Calvin Trillin loves to eat, and he eats well. He aligns himself with the chowhound, defined on www.chowhound.com as people who "blaze trails, combing gleefully through neighborhoods for hidden culinary treasure," people who "spurn trends and established opinion and sniff out secret deliciousness on their own." Thrill seekers jet off to remote locales to hike Himalayan mountain ranges, raft Venezuelan rivers, or lose themselves in Amazonian jungles. Chowhounds make similar treks for food.

In "Feeding a Yen," Trillin's most recent collection of food essays, we tag along as he seeks out such delicacies as pimientos de Padron in Spain, pan bagnat in Nice and boudin in Louisiana. These are foods that comprise Trillin's "Register of Frustration and Deprivation," foods that can't be found outside of their place of origin. When the food doesn't come to him, Trillin goes to the food, but he returns with so much more. Calvin Trillin is a consumer of world culinary culture, and he delivers this in the wry and humorous manner that devotees of his various columns (Time, The Nation, The New Yorker) have come to expect and love.
His description of the ubiquitous presence of octopus in a particular region in Spain exhibits his acute awareness of local culture:

"At practically any celebration, the presence of octopus is understood. I once read in a guidebook, for instance, that toward the end of June every year, at a shrine near a village called Silleda, people who feel themselves possessed by demons go through a ritual to exorcise the demons, and then everyone gathers for a feast of octopus. In Las Nieves, there is an annual celebration during which the families and friends of people who had a close brush with death the previous year march in a procession carrying tiny coffins and then join the assembled for a serious octopus feed. If bar mitzvahs are held in Galicia, I would expect to find octopus at the reception."
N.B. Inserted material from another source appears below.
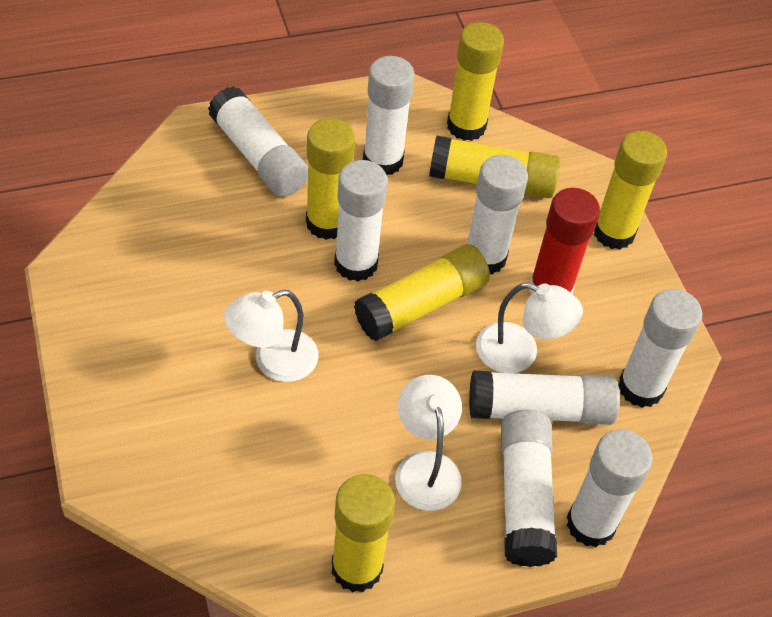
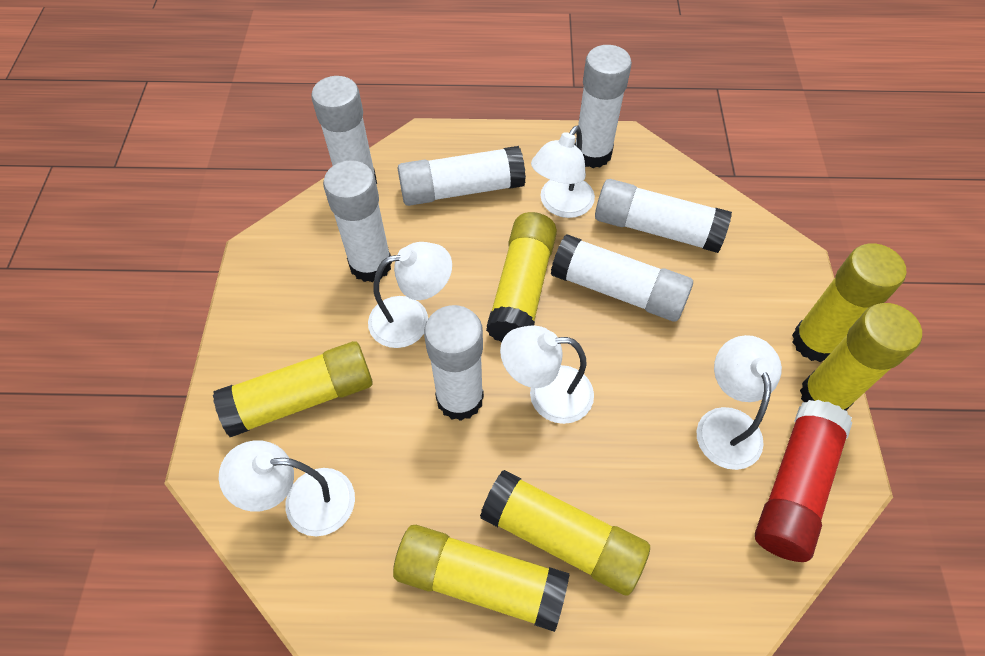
white glue stick: [208,86,308,197] [334,160,388,281] [363,56,415,175] [467,155,528,275] [469,371,620,425] [501,410,557,567] [567,430,653,547] [618,289,702,408] = 8 -> [311,76,377,185] [323,160,392,282] [398,146,526,206] [424,305,484,421] [551,234,693,321] [575,45,632,168] [595,179,732,253] = 7
white lamp: [224,290,319,382] [395,375,462,511] [476,283,583,373] = 3 -> [219,440,355,536] [368,242,452,348] [500,325,594,424] [531,126,595,218] [697,335,782,470] = 5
Even in his own neighborhood, Trillin, with his signature wit goes beyond the food and into the culture of the food: "In Manhattan, the victuals customarily referred to as Take-out Chinese… tend to make the trip from restaurants to apartment houses dangling in plastic bags from the handlebars of rickety bicycles.
(The proprietors of Chinese restaurants apparently feel about baskets the way proprietors of National Hockey League teams used to feel about helmets - sissy stuff. The restaurant proprietors still feel that way about helmets.)"

His anecdotes frequently include his wife and two daughters, who Trillin has carefully molded to be successors in his Chowhound line. My favorite essay in the collection is "Magic Bagel," in which Trillin goes on exhaustive search for the beloved pumpernickel bagel of his daughter's childhood in an attempt to lure her back to New York from her home in California.

Also featured in this collection of 14 essays: the Arepa Lady of Queens, a Chinese restaurant called "Star Twinkles" on the remote Pacific island of Nauru, and such arcane culinary trivia as the fact that San Diego is the first place in this country where fish tacos were sold. Yes, it's an eclectic and wide-ranging feast of words and a smorgasbord of insight. My one recommendation: Do not read this book on an empty stomach.